• **Task goal**:
Return each line of the data below that contains the string "Disassociates".

• **Material provided**:
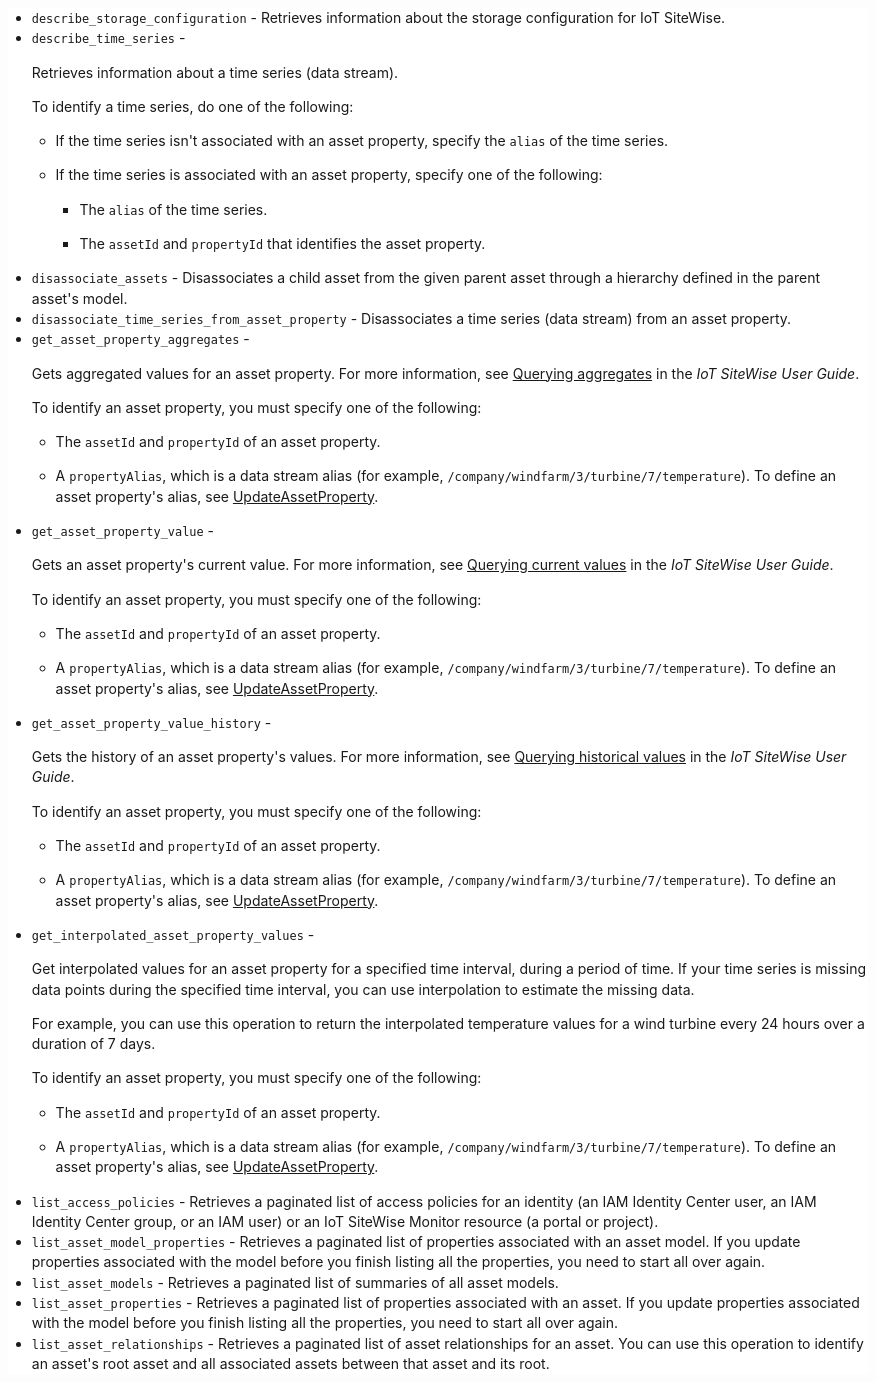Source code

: * `describe_storage_configuration` - Retrieves information about the storage configuration for IoT SiteWise.
* `describe_time_series` - <p>Retrieves information about a time series (data stream).</p> <p>To identify a time series, do one of the following:</p> <ul> <li> <p>If the time series isn't associated with an asset property, specify the <code>alias</code> of the time series.</p> </li> <li> <p>If the time series is associated with an asset property, specify one of the following: </p> <ul> <li> <p>The <code>alias</code> of the time series.</p> </li> <li> <p>The <code>assetId</code> and <code>propertyId</code> that identifies the asset property.</p> </li> </ul> </li> </ul>
* `disassociate_assets` - Disassociates a child asset from the given parent asset through a hierarchy defined in the parent asset's model.
* `disassociate_time_series_from_asset_property` - Disassociates a time series (data stream) from an asset property.
* `get_asset_property_aggregates` - <p>Gets aggregated values for an asset property. For more information, see <a href="https://docs.aws.amazon.com/iot-sitewise/latest/userguide/query-industrial-data.html#aggregates">Querying aggregates</a> in the <i>IoT SiteWise User Guide</i>.</p> <p>To identify an asset property, you must specify one of the following:</p> <ul> <li> <p>The <code>assetId</code> and <code>propertyId</code> of an asset property.</p> </li> <li> <p>A <code>propertyAlias</code>, which is a data stream alias (for example, <code>/company/windfarm/3/turbine/7/temperature</code>). To define an asset property's alias, see <a href="https://docs.aws.amazon.com/iot-sitewise/latest/APIReference/API_UpdateAssetProperty.html">UpdateAssetProperty</a>.</p> </li> </ul>
* `get_asset_property_value` - <p>Gets an asset property's current value. For more information, see <a href="https://docs.aws.amazon.com/iot-sitewise/latest/userguide/query-industrial-data.html#current-values">Querying current values</a> in the <i>IoT SiteWise User Guide</i>.</p> <p>To identify an asset property, you must specify one of the following:</p> <ul> <li> <p>The <code>assetId</code> and <code>propertyId</code> of an asset property.</p> </li> <li> <p>A <code>propertyAlias</code>, which is a data stream alias (for example, <code>/company/windfarm/3/turbine/7/temperature</code>). To define an asset property's alias, see <a href="https://docs.aws.amazon.com/iot-sitewise/latest/APIReference/API_UpdateAssetProperty.html">UpdateAssetProperty</a>.</p> </li> </ul>
* `get_asset_property_value_history` - <p>Gets the history of an asset property's values. For more information, see <a href="https://docs.aws.amazon.com/iot-sitewise/latest/userguide/query-industrial-data.html#historical-values">Querying historical values</a> in the <i>IoT SiteWise User Guide</i>.</p> <p>To identify an asset property, you must specify one of the following:</p> <ul> <li> <p>The <code>assetId</code> and <code>propertyId</code> of an asset property.</p> </li> <li> <p>A <code>propertyAlias</code>, which is a data stream alias (for example, <code>/company/windfarm/3/turbine/7/temperature</code>). To define an asset property's alias, see <a href="https://docs.aws.amazon.com/iot-sitewise/latest/APIReference/API_UpdateAssetProperty.html">UpdateAssetProperty</a>.</p> </li> </ul>
* `get_interpolated_asset_property_values` - <p>Get interpolated values for an asset property for a specified time interval, during a period of time. If your time series is missing data points during the specified time interval, you can use interpolation to estimate the missing data.</p> <p>For example, you can use this operation to return the interpolated temperature values for a wind turbine every 24 hours over a duration of 7 days.</p> <p>To identify an asset property, you must specify one of the following:</p> <ul> <li> <p>The <code>assetId</code> and <code>propertyId</code> of an asset property.</p> </li> <li> <p>A <code>propertyAlias</code>, which is a data stream alias (for example, <code>/company/windfarm/3/turbine/7/temperature</code>). To define an asset property's alias, see <a href="https://docs.aws.amazon.com/iot-sitewise/latest/APIReference/API_UpdateAssetProperty.html">UpdateAssetProperty</a>.</p> </li> </ul>
* `list_access_policies` - Retrieves a paginated list of access policies for an identity (an IAM Identity Center user, an IAM Identity Center group, or an IAM user) or an IoT SiteWise Monitor resource (a portal or project).
* `list_asset_model_properties` - Retrieves a paginated list of properties associated with an asset model. If you update properties associated with the model before you finish listing all the properties, you need to start all over again.
* `list_asset_models` - Retrieves a paginated list of summaries of all asset models.
* `list_asset_properties` - Retrieves a paginated list of properties associated with an asset. If you update properties associated with the model before you finish listing all the properties, you need to start all over again.
* `list_asset_relationships` - Retrieves a paginated list of asset relationships for an asset. You can use this operation to identify an asset's root asset and all associated assets between that asset and its root.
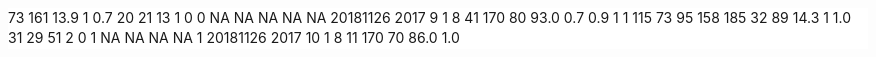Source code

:    <td style="text-align:right;"> 73 </td>
   <td style="text-align:right;"> 161 </td>
   <td style="text-align:right;"> 13.9 </td>
   <td style="text-align:right;"> 1 </td>
   <td style="text-align:right;"> 0.7 </td>
   <td style="text-align:right;"> 20 </td>
   <td style="text-align:right;"> 21 </td>
   <td style="text-align:right;"> 13 </td>
   <td style="text-align:right;"> 1 </td>
   <td style="text-align:right;"> 0 </td>
   <td style="text-align:right;"> 0 </td>
   <td style="text-align:left;"> NA </td>
   <td style="text-align:left;"> NA </td>
   <td style="text-align:left;"> NA </td>
   <td style="text-align:left;"> NA </td>
   <td style="text-align:right;"> NA </td>
   <td style="text-align:right;"> 20181126 </td>
  </tr>
  <tr>
   <td style="text-align:right;"> 2017 </td>
   <td style="text-align:right;"> 9 </td>
   <td style="text-align:right;"> 1 </td>
   <td style="text-align:right;"> 8 </td>
   <td style="text-align:right;"> 41 </td>
   <td style="text-align:right;"> 170 </td>
   <td style="text-align:right;"> 80 </td>
   <td style="text-align:right;"> 93.0 </td>
   <td style="text-align:right;"> 0.7 </td>
   <td style="text-align:right;"> 0.9 </td>
   <td style="text-align:right;"> 1 </td>
   <td style="text-align:right;"> 1 </td>
   <td style="text-align:right;"> 115 </td>
   <td style="text-align:right;"> 73 </td>
   <td style="text-align:right;"> 95 </td>
   <td style="text-align:right;"> 158 </td>
   <td style="text-align:right;"> 185 </td>
   <td style="text-align:right;"> 32 </td>
   <td style="text-align:right;"> 89 </td>
   <td style="text-align:right;"> 14.3 </td>
   <td style="text-align:right;"> 1 </td>
   <td style="text-align:right;"> 1.0 </td>
   <td style="text-align:right;"> 31 </td>
   <td style="text-align:right;"> 29 </td>
   <td style="text-align:right;"> 51 </td>
   <td style="text-align:right;"> 2 </td>
   <td style="text-align:right;"> 0 </td>
   <td style="text-align:right;"> 1 </td>
   <td style="text-align:left;"> NA </td>
   <td style="text-align:left;"> NA </td>
   <td style="text-align:left;"> NA </td>
   <td style="text-align:left;"> NA </td>
   <td style="text-align:right;"> 1 </td>
   <td style="text-align:right;"> 20181126 </td>
  </tr>
  <tr>
   <td style="text-align:right;"> 2017 </td>
   <td style="text-align:right;"> 10 </td>
   <td style="text-align:right;"> 1 </td>
   <td style="text-align:right;"> 8 </td>
   <td style="text-align:right;"> 11 </td>
   <td style="text-align:right;"> 170 </td>
   <td style="text-align:right;"> 70 </td>
   <td style="text-align:right;"> 86.0 </td>
   <td style="text-align:right;"> 1.0 </td>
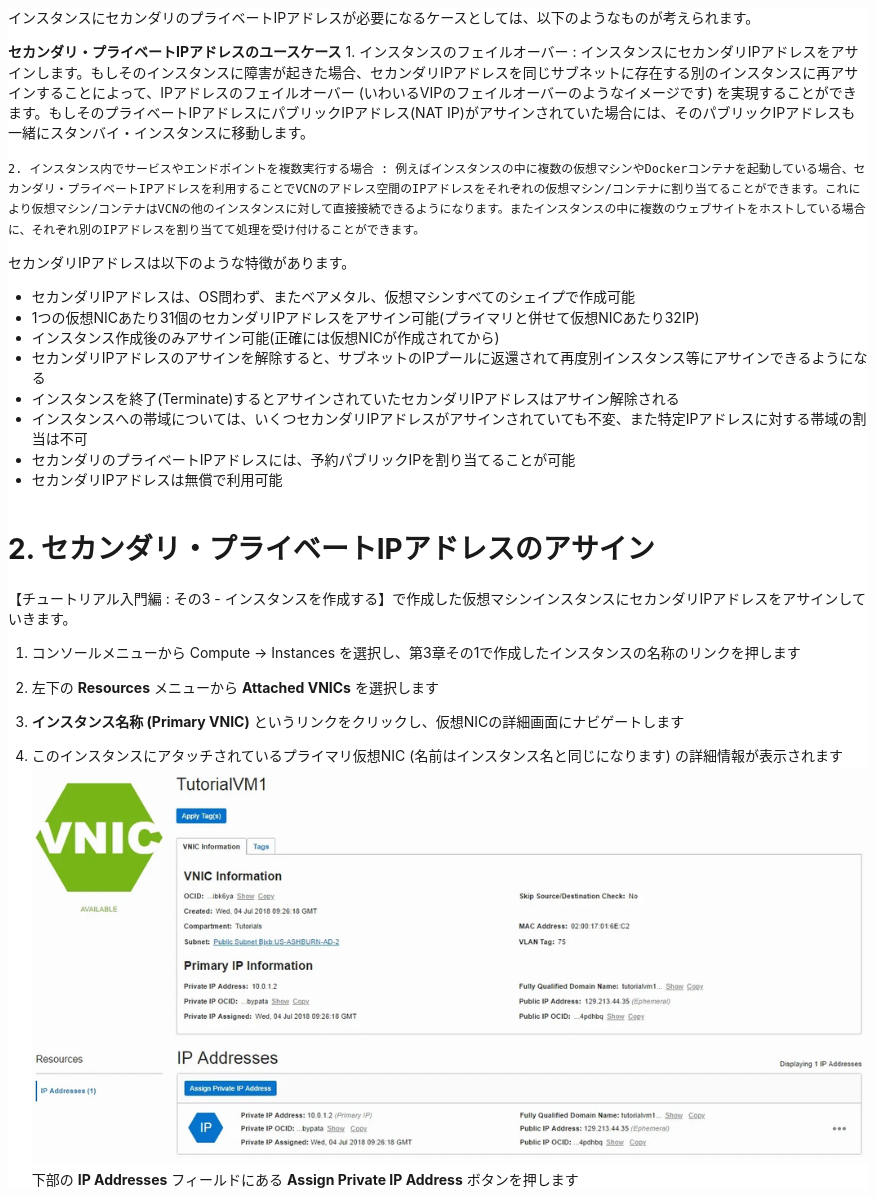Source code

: インスタンスにセカンダリのプライベートIPアドレスが必要になるケースとしては、以下のようなものが考えられます。

**セカンダリ・プライベートIPアドレスのユースケース**
    1. インスタンスのフェイルオーバー : インスタンスにセカンダリIPアドレスをアサインします。もしそのインスタンスに障害が起きた場合、セカンダリIPアドレスを同じサブネットに存在する別のインスタンスに再アサインすることによって、IPアドレスのフェイルオーバー (いわいるVIPのフェイルオーバーのようなイメージです) を実現することができます。もしそのプライベートIPアドレスにパブリックIPアドレス(NAT IP)がアサインされていた場合には、そのパブリックIPアドレスも一緒にスタンバイ・インスタンスに移動します。
    
    2. インスタンス内でサービスやエンドポイントを複数実行する場合 : 例えばインスタンスの中に複数の仮想マシンやDockerコンテナを起動している場合、セカンダリ・プライベートIPアドレスを利用することでVCNのアドレス空間のIPアドレスをそれぞれの仮想マシン/コンテナに割り当てることができます。これにより仮想マシン/コンテナはVCNの他のインスタンスに対して直接接続できるようになります。またインスタンスの中に複数のウェブサイトをホストしている場合に、それぞれ別のIPアドレスを割り当てて処理を受け付けることができます。

セカンダリIPアドレスは以下のような特徴があります。

- セカンダリIPアドレスは、OS問わず、またベアメタル、仮想マシンすべてのシェイプで作成可能
- 1つの仮想NICあたり31個のセカンダリIPアドレスをアサイン可能(プライマリと併せて仮想NICあたり32IP)
- インスタンス作成後のみアサイン可能(正確には仮想NICが作成されてから)
- セカンダリIPアドレスのアサインを解除すると、サブネットのIPプールに返還されて再度別インスタンス等にアサインできるようになる
- インスタンスを終了(Terminate)するとアサインされていたセカンダリIPアドレスはアサイン解除される
- インスタンスへの帯域については、いくつセカンダリIPアドレスがアサインされていても不変、また特定IPアドレスに対する帯域の割当は不可
- セカンダリのプライベートIPアドレスには、予約パブリックIPを割り当てることが可能
- セカンダリIPアドレスは無償で利用可能


<a id="anchor2"></a>

# 2. セカンダリ・プライベートIPアドレスのアサイン
【チュートリアル入門編 : その3 - インスタンスを作成する】で作成した仮想マシンインスタンスにセカンダリIPアドレスをアサインしていきます。

1. コンソールメニューから Compute → Instances を選択し、第3章その1で作成したインスタンスの名称のリンクを押します

2. 左下の **Resources** メニューから **Attached VNICs** を選択します

3. **インスタンス名称 (Primary VNIC)** というリンクをクリックし、仮想NICの詳細画面にナビゲートします

4. このインスタンスにアタッチされているプライマリ仮想NIC (名前はインスタンス名と同じになります) の詳細情報が表示されます
![img1.png](img1.png)
下部の **IP Addresses** フィールドにある **Assign Private IP Address** ボタンを押します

• **Answer section**:
* `disassociate_assets` - Disassociates a child asset from the given parent asset through a hierarchy defined in the parent asset's model.
* `disassociate_time_series_from_asset_property` - Disassociates a time series (data stream) from an asset property.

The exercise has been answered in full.